Devido a discussões políticas em redes sociais – discussões públicas – algumas pessoas chegaram a me perguntar a razão pela qual eu mantenho vínculos virtuais (e até mesmo pessoais) com gente que pensa de forma tão diferente da minha e mesmo se portam de forma inconveniente nesses debates.

Ora, salvo raras exceções, nunca havia pensado em excluir ninguém das contas que possuo na internet. As razões são bem simples: a) sou instigado a pensar diferente por meio do contraponto, por si só isso já é muito proveitoso; b) acredito na possibilidade de enriquecimento mútuo decorrente desses enfrentamentos; c) com frequência os debatentes são meus amigos e amigas, portanto possuo vínculos afetivos com estas pessoas que vão além da afinidade política.

Evidentemente, nem sempre me alegro com o que alguns me dizem. E, claro, não raramente perco a sobriedade, demonstrando minha instabilidade emocional com palavras pouco gentis. Entretanto, não acredito em crescimento sem confrontação, e confrontação implica necessariamente em certo incômodo, isso porque nossas ideias constituem a casa que habitamos e dão razão ao nosso viver cotidiano. Qualquer tijolo arrancado ou inserido pode desfigurar nosso universo pessoal, comprometendo nossa estabilidade e aconchego.

Nesse sentido, lamento por aqueles que não possuem serenidade o bastante a fim de compreender a dinâmica de um embate de ideias, que não sabem se portar e tampouco superar ofensas feitas no calor de uma discussão. Política, futebol, religião, dentre outros temas polêmicos, são plenamente discutíveis. Porém, há que se lembrar, envolvem paixão. Assim, ao desferirmos golpes contra algum objeto que seja, de algum modo, caro a outras pessoas, estamos sujeitos a reações das mais variadas.
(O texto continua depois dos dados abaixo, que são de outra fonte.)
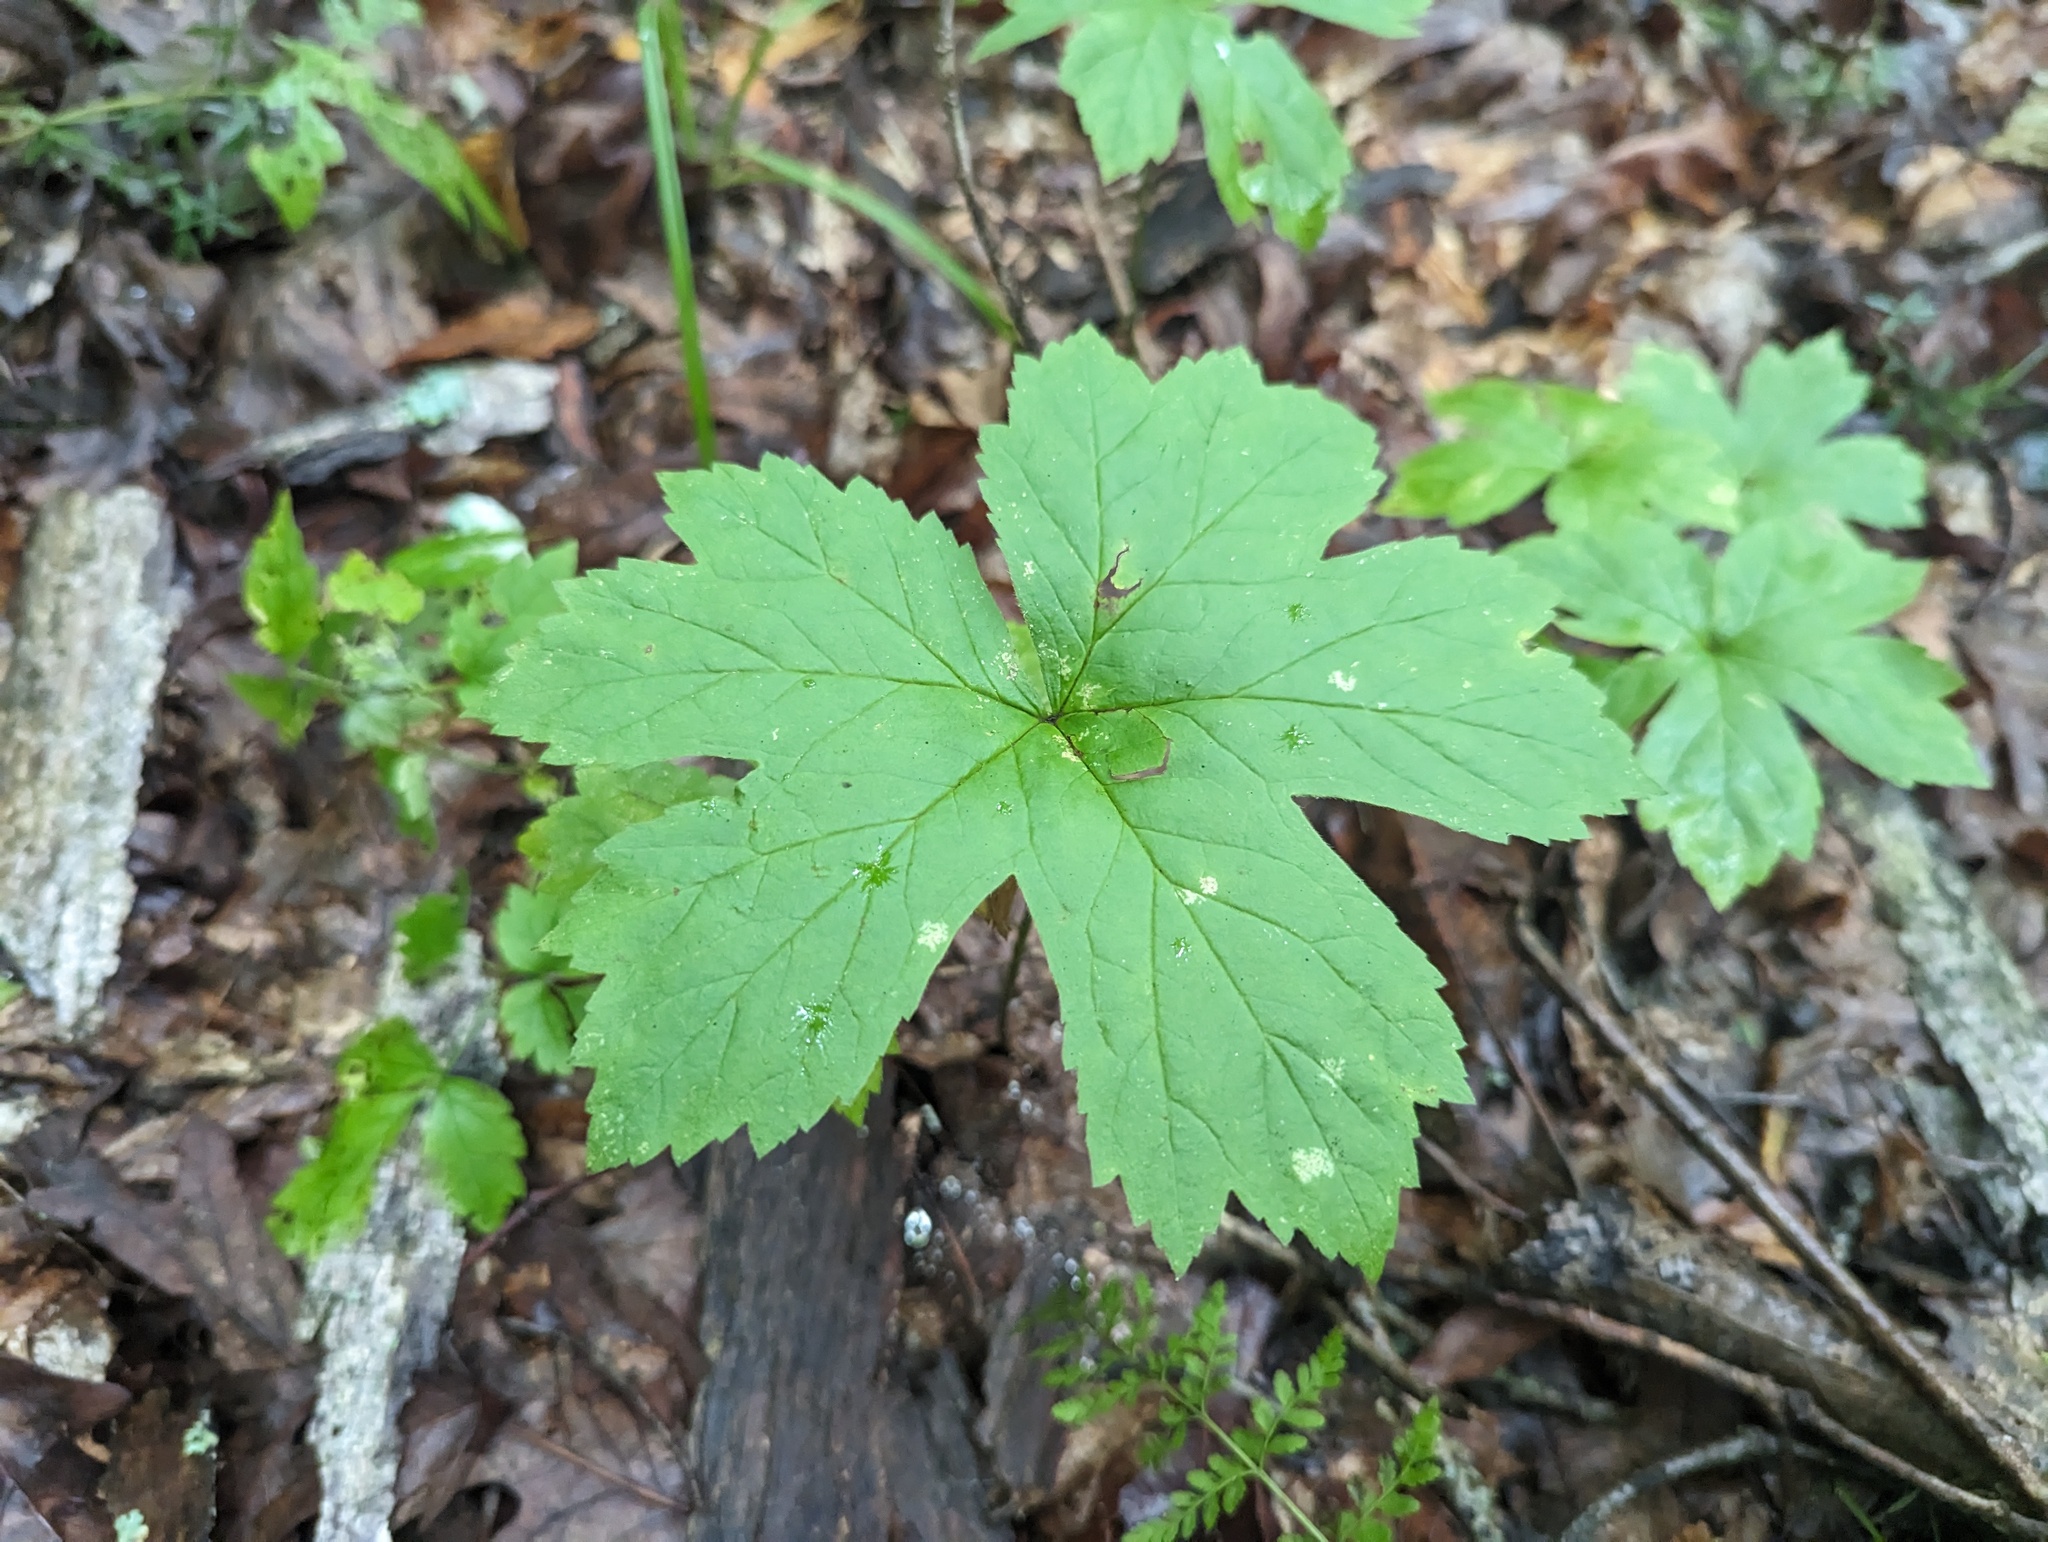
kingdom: Plantae
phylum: Tracheophyta
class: Magnoliopsida
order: Ranunculales
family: Ranunculaceae
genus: Hydrastis
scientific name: Hydrastis canadensis
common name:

Provocações geram reações. Se não queremos gerá-las, melhor não fazê-las. É importante então buscar compreender se a simples exposição de uma forma de pensar não resulta por si só uma agressão ao universo simbólico-afetivo de outros. Entrementes, assim como aprendemos a comer comendo, a falar ouvindo e falando, a andar tentando andar, não há como aprender a se portar em um debate sem se arriscar a entrar em um.

Óbvio, pode ser que nem sempre haja paciência para tantos desaforos e fundamentalismos (que ressurgem em nosso tempo), mas quem está na chuva é para se molhar. Penso ser preferível me arriscar a me calar absolutamente. Até porque, abrindo espaço para certa arrogância, se entendemos de algo, é bom que o transmitamos. Apresentemos o ponto ou contraponto a fim de não permitir que a burra unanimidade tome conta de todos.

* Jean-Paul Sartre é o autor da frase que nos dá o título de hoje.